▸ **Travail à faire**:
1. Relevez tous les titres d'œuvres d'Alexandre Dumas mentionnés dans le texte sur Alexandre Dumas.
2. Prolongez le texte sur Alexandre Dumas à partir de sa dernière phrase.

Alexandre Dumas va alors cultiver le genre pathétique en mêlant les intrigues amoureuses aux questions sociales dans ses nombreuses pièces écrites dans les années 1840, souvent médiocres cependant : Les demoiselles de Saint-Cyr, pièce jouée en 1843, est ainsi démolie par la critique de l’époque en étant qualifiée de vaudeville en costume ! Le public commence à se lasser de cette avalanche de pièces que l’auteur continue à proposer et Dumas se permet même de recycler certaines de ses pièces qui ne marchent pas au théâtre en feuilletons, diffusés dans les journaux de l’époque … Son opposition à l’arrivée au pouvoir de Napoléon III par un coup d’état ne va rien arranger, sa pièce La jeunesse de Louis XIV sera ainsi censurée sous le Second Empire (censure levée après sa mort en 1870).
Caricature de Cham sur la pièce de Dumas La jeunesse de Louis XIV - © AGK Images.
C’est une période difficile qui commence pour Alexandre Dumas menant parallèlement une existence dispendieuse qui l’avait déjà obligé pour payer ses dettes et autres pensions alimentaires, à vendre en 1848 son château baroque de Monte-Cristo construit par lui en 1846 à Port-Marly et où il donnait de grandes réceptions. De même, pour cause de faillite, il se sépare en 1850 de son Théâtre historique dans lequel il aimait proposer des pièces de Shakespeare ou de Goethe, outre les siennes et celles d’auteurs contemporains. Il avait même réussi à faire jouer une adaptation de son roman La Reine Margot qui se terminait à trois heures du matin … Ce théâtre sera d’ailleurs rasé en 1863.

▸ **Données sources**:
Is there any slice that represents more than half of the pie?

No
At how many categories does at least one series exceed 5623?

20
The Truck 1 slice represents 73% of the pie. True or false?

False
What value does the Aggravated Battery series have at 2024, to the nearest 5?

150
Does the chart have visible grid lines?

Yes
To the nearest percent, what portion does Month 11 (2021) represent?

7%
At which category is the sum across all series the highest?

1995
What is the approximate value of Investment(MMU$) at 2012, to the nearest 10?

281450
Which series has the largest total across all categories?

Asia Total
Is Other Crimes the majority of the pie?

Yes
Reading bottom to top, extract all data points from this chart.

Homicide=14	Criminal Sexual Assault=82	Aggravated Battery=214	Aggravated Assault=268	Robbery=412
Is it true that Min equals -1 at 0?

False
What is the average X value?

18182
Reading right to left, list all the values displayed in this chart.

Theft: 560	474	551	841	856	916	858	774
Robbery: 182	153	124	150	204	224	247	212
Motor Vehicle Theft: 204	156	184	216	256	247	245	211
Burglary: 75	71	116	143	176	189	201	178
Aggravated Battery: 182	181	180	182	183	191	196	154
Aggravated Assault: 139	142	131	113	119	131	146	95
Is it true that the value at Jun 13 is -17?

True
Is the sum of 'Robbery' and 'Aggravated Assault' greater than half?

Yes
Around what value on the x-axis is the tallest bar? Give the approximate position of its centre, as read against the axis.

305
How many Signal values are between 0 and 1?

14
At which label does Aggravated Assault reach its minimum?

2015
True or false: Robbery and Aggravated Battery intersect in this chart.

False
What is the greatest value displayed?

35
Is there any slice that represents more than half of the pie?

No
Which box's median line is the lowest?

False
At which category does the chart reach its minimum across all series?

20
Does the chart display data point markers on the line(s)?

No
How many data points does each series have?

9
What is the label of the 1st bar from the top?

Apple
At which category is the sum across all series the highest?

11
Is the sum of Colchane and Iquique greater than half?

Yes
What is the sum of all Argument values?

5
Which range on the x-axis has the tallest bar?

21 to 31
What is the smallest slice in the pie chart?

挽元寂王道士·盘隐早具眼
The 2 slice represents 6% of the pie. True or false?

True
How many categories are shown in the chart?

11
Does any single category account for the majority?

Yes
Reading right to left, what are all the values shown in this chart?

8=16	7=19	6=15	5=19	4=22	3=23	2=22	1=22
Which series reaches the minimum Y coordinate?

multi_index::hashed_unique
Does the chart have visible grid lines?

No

▸ **Corrigé**:
1.
Les demoiselles de Saint-Cyr
La jeunesse de Louis XIV
La Reine Margot

2.
De 1853 à 1857, comme on n’est jamais mieux servi que par soi-même, dans Le Mousquetaire, journal littéraire, artistique et quotidien, hébergé dans les locaux de la Maison dorée 1, rue Laffitte, Alexandre Dumas va publier en feuilleton ses propres Mémoires mais aussi ses romans et pièces de théâtre ainsi que des critiques.
Ses dernières années se passeront cependant le plus souvent à l’étranger, Belgique, Angleterre, Italie, Russie, toujours pour fuir ses créanciers. Dans le même temps, sa production théâtrale se ralentit sensiblement, peut-être faute du soutien des prête-plume qu’on l’avait accusé d’utiliser à profusion ! L’adaptation de son roman Les Blancs et les Bleus donnée au Chatelet en 1869 (un an avant sa mort), sera sa dernière pièce jouée de son vivant.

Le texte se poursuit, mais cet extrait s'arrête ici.